Au regard de ce qui précède, un prochain revirement de jurisprudence de la chambre commerciale de la Cour de cassation n’est pas à exclure ; et, après tout, il n’y aurait rien de choquant à voir sanctionnée la rupture du contrat intervenue au cours de la période de préavis par la notion d’abus, lorsqu’il est avéré que celle-ci a été motivée par des considérations étrangères à la finalité de la période de préavis.

En second lieu, se pose la question de savoir si une telle clause viole (ou non) les dispositions de l’article L.442-6, I, 2° du code de commerce, relatif au déséquilibre significatif. La question n’est certes pas posée par l’affaire commentée, mais la question se pose néanmoins (v. sur ce point, F.-L. Simon, Tour d’horizon sur le déséquilibre significatif, Etude LDC, 14 mars 2017).

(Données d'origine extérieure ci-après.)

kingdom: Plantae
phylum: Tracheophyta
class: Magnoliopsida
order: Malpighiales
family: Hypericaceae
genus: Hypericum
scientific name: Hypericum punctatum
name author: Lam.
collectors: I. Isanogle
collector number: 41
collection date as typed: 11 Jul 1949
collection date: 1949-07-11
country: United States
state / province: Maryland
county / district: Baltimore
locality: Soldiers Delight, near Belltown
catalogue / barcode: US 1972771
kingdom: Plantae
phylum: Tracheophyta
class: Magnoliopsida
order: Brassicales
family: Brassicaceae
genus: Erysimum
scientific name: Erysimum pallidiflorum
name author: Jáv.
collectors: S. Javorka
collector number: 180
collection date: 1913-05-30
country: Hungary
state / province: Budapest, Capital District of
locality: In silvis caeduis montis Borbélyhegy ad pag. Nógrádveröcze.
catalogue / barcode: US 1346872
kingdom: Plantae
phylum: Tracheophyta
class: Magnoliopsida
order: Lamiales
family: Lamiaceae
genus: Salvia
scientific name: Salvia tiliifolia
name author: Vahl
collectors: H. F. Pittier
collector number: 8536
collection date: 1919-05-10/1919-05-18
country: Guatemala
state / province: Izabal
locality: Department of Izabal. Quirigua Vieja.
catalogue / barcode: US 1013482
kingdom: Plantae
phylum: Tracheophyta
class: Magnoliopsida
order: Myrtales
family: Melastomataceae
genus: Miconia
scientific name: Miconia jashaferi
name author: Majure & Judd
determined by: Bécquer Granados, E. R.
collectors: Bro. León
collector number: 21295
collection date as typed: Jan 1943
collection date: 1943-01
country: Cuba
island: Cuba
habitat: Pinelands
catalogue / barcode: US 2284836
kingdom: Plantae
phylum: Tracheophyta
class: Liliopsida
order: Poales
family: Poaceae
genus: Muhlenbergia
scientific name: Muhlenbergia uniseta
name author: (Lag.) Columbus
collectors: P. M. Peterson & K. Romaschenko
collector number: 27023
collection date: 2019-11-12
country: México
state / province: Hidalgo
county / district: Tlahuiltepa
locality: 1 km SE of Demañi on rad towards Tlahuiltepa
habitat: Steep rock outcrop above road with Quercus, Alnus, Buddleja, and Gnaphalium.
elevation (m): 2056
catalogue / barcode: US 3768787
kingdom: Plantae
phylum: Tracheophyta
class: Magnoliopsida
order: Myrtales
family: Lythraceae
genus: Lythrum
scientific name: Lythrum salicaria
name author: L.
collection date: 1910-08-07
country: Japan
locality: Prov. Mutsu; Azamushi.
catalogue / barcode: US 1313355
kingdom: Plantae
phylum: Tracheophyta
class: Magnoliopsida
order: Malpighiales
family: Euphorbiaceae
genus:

Il nous semble qu’à partir du moment où la clause permet aux deux parties de mettre unilatéralement fin au contrat durant la période d’essai, le déséquilibre significatif ne peut qu’être écartée. Cette solution se justifie dans la mesure où, ainsi que le rappelle la Commission d’examen des pratiques commerciales (CEPC, avis n° 14-06, 30 sept. 2014, relatif à une demande d’avis d’un syndicat de fabricants du secteur automobile sur les nouvelles conditions générales d’achat proposées à ses membres par un constructeur français d’automobiles, spéc. §. I-2), les stipulations conférant un pouvoir unilatéral sont susceptibles de révéler un déséquilibre significatif dans les droits et obligations des parties lorsque ce pouvoir est réservé à un seul contractant et laissé à sa discrétion. C’est d’ailleurs la solution retenue par la Cour d’appel de Paris en présence d’une situation analogue à celle de la décision commentée (CA Paris, 1er févr. 2013, n°11/06560 : « Considérant encore que la société C… se prévaut des dispositions de l’article L. 442-6, I, 2° du code de commerce, sanctionnant le fait de « soumettre ou tenter de soumettre un partenaire commercial à des obligations créant un déséquilibre significatif dans les droits et obligations des parties » ; Mais considérant que l’article 16 du contrat permettait aux deux parties de mettre unilatéralement fin au contrat dans la période envisagée de sorte que le déséquilibre sanctionné par le texte précité n’est pas établi »).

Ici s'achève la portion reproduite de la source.